Sembra che nostro Signore agisca nello stesso modo verso San Pietro. Egli accettò la sua offerta di servizio, tuttavia lo avvertì di quanto poco lo stesso offerente ne capisse. L’Apostolo zelante voleva seguire subito il suo Signore, ma Questi rispose: « Dove io vado per ora tu non puoi seguirmi; mi seguirai più tardi »[3]. In altra occasione il Signore esigette la promessa che Gli era già stata fatta; disse: « Tu seguimi »[4]. E allo stesso tempo gli spiegò: « In verità, in verità ti dico: quando eri più giovane ti cingevi la veste da solo, e andavi dove volevi; ma quando sarai vecchio tenderai le tue mani, e un altro ti cingerà la veste e ti porterà dove tu non vuoi »[5].
Queste furono le imprese compiute nella fede e nell’incertezza dagli Apostoli. Il nostro Salvatore, in un passo del Vangelo di San Luca, vincola tutti noi alla necessità di fare con libera determinazione come loro. « Chi di voi, volendo costruire una torre, non si siede prima a calcolarne la spesa, se ha i mezzi per portarla a compimento? Per evitare che, se getta le fondamenta e non può finire il lavoro, tutti coloro che vedono comincino a deriderlo, dicendo: Costui ha iniziato a costruire, ma non è stato capace di finire il lavoro »[6]. E poi subito soggiunge: « Così chiunque di voi non rinunzia a tutti i suoi averi, non può essere mio discepolo »[7]. In tal modo Egli ci avvisava del sacrificio completo che dobbiamo fare noi. Noi rinunciamo a tutto per Lui, ed Egli ha il diritto di chiederci questo o quello, oppure di concederci qualche po’ di esso per un certo tempo, secondo il Suo buon volere. D’altro lato, il caso del giovane ricco, che si allontanò da Lui con gran tristezza, quando nostro Signore gli ordinò di rinunciare a tutto il suo se voleva seguirLo, è un esempio di un individuo che non aveva la fede sulla Sua parola per mettersi nell’impresa avventurosa di questo mondo per amore di quello che ha da venire.
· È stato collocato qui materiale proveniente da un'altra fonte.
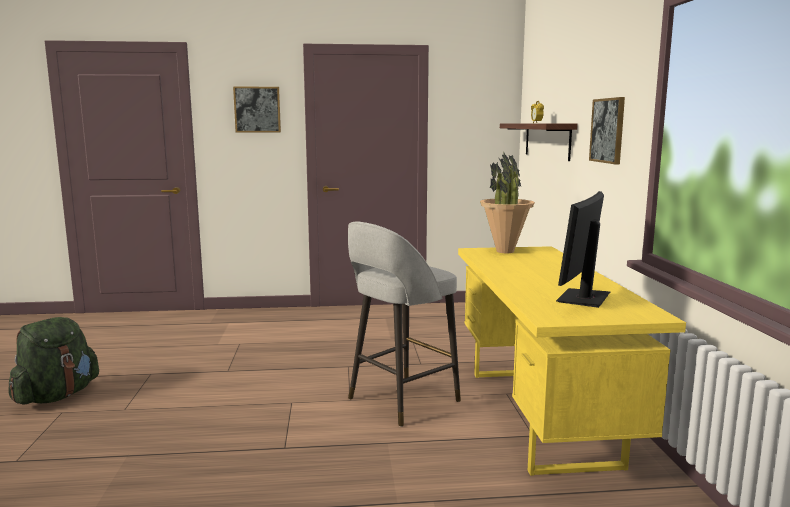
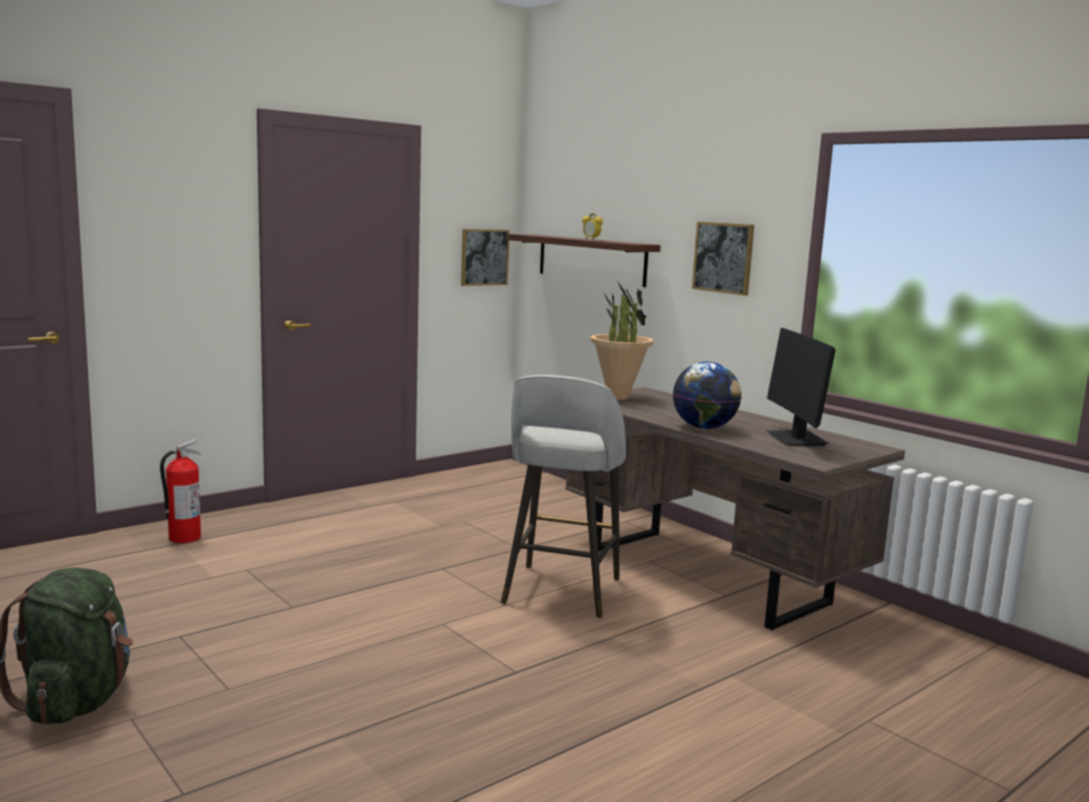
camera: 35 degrees left, 0 degrees up
picture [233,86,281,132] -> picture moved to [461,229,510,286]
yellow desk [458,246,686,476] -> brown desk [565,387,905,630]
none -> fire extinguisher [160,439,202,543]
none -> globe [673,361,742,429]

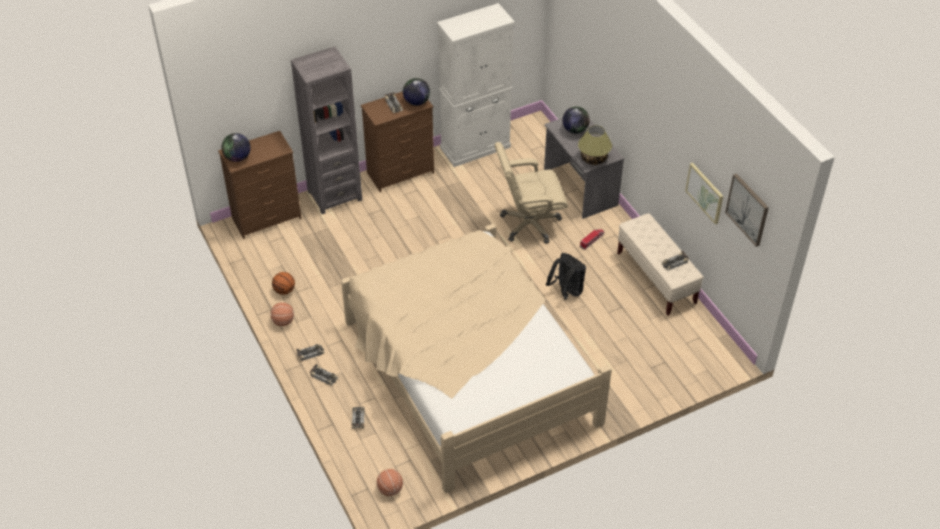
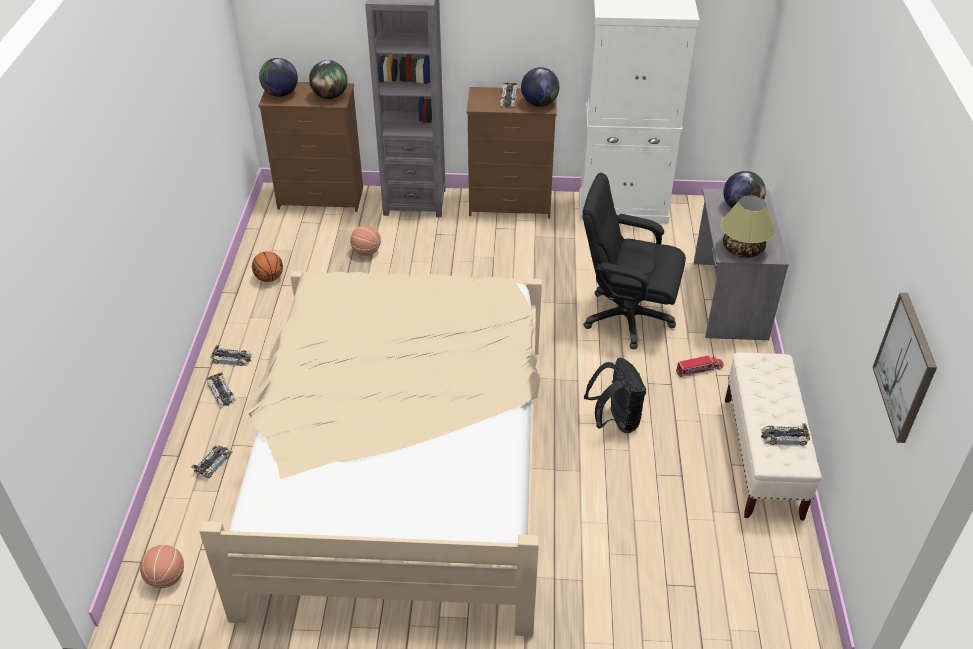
camera: 30 degrees right, 5 degrees down
basketball [270,302,294,326] -> basketball moved to [350,225,381,256]
beige office chair [495,142,568,244] -> black office chair [583,173,686,349]
picture [685,163,723,225] -> none
none -> globe [309,60,348,99]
Se, dunque, la fede ha da essere l’essenza di una vita Cristiana, e se essa ha da essere quella che ho descritto or ora, ne consegue che il nostro dovere consiste nel rischiare sulla parola di Cristo tutto quello che possediamo per quello che non possediamo, e nel farlo in maniera nobile e generosa, non, per vero, con leggerezza e in modo precipitoso, ma senza prenderci molta cura di quello che stiamo facendo, senza conoscere, né quello a cui rinunciamo, e neppure quello che andremo a guadagnarci. Incerti di quello che sarà la nostra ricompensa, incerti sull’entità del nostro sacrificio, per ogni rispetto appoggiandoci a Lui per servirLo, avendo fiducia in Lui che manterrà la Sua promessa, affidandoci a Lui che ci metta in grado di adempiere tutti i nostri propri voti, e così, rispetto ad ogni cosa, procedere senza troppa preoccupazione o ansietà per quanto riguarda il nostro futuro.
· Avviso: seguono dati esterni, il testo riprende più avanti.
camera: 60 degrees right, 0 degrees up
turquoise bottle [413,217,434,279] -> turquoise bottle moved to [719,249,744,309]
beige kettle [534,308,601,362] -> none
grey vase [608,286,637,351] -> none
Ora oso dire che tutto quanto ho detto fino a questo momento mi sembra semplice e ineccepibile per la maggior parte di coloro che mi stanno a sentire; tuttavia, certamente, quando andrò oltre per trarre le illazioni pratiche che seguono subito dopo tutto questo, ci saranno coloro che, nel segreto del loro cuore, se non confessandolo apertamente, si tireranno indietro. La gente permette a noi, Ministri di Cristo, di continuare con le nostre prediche fin tanto che sappiamo limitarci alle verità in senso generale, fin tanto che non si vede implicata in esse e sia perciò tenuta ad agire in conformità. Allora si arresta di botto; si raccoglie in se stessa, si ritira e dice: « Non vedono questo,-oppure, non ammettono quello », e benché sia del tutto incapace di spiegare perché quello che noi diciamo non dovrebbe essere la conseguenza di quello che essa ha già ammesso, la qual cosa invece noi dimostriamo dover essere la logica conseguenza, ciò nonostante questa gente persiste nel dire che non vede il perché di questa conseguenza. Allora questa gente va in giro a cercar scuse, e dice che noi portiamo le cose troppo avanti e che siamo esagerati, e che dovremmo cercare di limitare e modificare quello che andiamo dicendo, che non teniamo abbastanza conto dei tempi, e delle stagioni, e simili banalità. Questo è quello che questa gente pretende; ed allora è stato opportunamente detto, « dove è volere è anche potere », poiché non esiste verità, quantunque assolutamente chiara alla quale gli uomini non possano sfuggire, chiudendo gli occhi; non esiste dovere, per quanto urgente, contro il quale essi non siano capaci di trovare mille e mille scuse per scansarlo, quando riguarda loro. Ed è certo che questi tali sono pronti a dire che noi spingiamo le cose troppo lontano, quando le indirizziamo troppo precisamente verso loro stessi.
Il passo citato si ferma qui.